I am in a similar situation right now. As far as I can tell, DataTables will give pretty good performance, but I’m not really doing much grouping and joining, most of my work has to do with getting tables into machine-ingestable formats.
Here has been my approach, though I have no idea how similar our use cases are:
- I implement the DataStreams interface everywhere that doesn’t already have it. This provides a bare minimal interface to tabular formats that can be plugged into larger interfaces. SQL is a huge pain in the ass and a significant obstacle to getting this kind of thing to work nicely. Part of the reason why SQL is so terrible is that there are about a billion different implementations of it, all of which are completely different but all of which claim to be SQL. I really wish it would just go away.
- I dump data into feather (Feather.jl) files. I have a PR which allows me to access individual fields in feather files. The PR is in limbo right now because @quinnj is overhauling DataStreams, but I expect it’ll be merged after being changed to be compatible with whatever the new DataStreams interface looks like.
- I have written a package Estuaries.jl which allows me to pull views from anything that implements the DataStreams interface. Estuaries itself has a DataTables-like interface. I haven’t yet put any thought into using it for doing grouping and joining.

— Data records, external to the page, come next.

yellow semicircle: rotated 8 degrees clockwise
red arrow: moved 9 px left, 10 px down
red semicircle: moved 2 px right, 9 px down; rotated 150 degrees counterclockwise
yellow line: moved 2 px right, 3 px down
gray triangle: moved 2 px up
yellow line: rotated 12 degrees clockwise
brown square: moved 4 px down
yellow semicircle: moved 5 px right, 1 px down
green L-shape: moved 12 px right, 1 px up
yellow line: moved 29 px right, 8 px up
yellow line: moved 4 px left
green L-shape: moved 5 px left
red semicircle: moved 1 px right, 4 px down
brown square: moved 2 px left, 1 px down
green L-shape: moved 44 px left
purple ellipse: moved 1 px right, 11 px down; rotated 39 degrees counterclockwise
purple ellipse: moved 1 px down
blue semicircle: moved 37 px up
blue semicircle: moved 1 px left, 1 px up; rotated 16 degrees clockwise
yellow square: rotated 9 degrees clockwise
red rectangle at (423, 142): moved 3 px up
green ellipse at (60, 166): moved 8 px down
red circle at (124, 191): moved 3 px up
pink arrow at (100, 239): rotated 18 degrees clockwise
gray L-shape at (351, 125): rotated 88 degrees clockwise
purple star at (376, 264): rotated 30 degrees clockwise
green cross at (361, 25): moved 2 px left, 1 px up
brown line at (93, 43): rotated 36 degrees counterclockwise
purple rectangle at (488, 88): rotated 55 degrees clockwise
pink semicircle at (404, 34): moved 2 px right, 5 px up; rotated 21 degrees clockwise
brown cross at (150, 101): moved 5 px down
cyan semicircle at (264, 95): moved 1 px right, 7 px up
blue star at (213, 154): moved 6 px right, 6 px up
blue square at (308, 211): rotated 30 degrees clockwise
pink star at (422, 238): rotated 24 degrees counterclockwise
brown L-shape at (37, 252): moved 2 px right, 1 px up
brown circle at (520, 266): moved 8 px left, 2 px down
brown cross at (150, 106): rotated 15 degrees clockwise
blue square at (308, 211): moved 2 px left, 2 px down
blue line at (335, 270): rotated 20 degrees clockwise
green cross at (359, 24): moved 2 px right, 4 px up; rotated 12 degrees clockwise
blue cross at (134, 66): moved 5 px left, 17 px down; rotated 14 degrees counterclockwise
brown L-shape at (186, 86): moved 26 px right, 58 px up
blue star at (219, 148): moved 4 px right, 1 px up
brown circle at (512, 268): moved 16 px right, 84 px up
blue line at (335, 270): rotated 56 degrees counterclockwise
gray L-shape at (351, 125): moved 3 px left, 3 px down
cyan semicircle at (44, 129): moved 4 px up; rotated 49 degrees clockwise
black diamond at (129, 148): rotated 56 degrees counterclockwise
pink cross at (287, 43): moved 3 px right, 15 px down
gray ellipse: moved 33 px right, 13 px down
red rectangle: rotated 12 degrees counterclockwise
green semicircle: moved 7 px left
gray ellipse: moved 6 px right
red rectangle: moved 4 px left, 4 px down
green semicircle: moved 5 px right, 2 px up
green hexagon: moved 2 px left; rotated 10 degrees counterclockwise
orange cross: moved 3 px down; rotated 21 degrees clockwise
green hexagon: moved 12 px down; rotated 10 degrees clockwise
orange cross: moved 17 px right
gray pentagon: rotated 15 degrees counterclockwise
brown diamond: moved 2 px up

- I’m currently working on a systematic way of getting data into machine-ingestable formats in TheDataMustFlow.jl. It’s very much a work-in-progress, but at least in principle it allows me to apply machine-learning to any dataset which implements the DataStreams interface (even those too large to fit in memory) and I have designed it to be able run in parallel or on distributed systems (not something I’ve tried yet).
Again, that’s not saying much about grouping and joining, currently my thinking is that I’ll try to do stuff like that on whatever DB stuff I’m forced to integrate with. A lot of people around me insist on using Python so I suspect that I’ll eventually make more use of Pandas.jl for interoperability purposes, at which point I’ll write a DataStreams interface for it as well.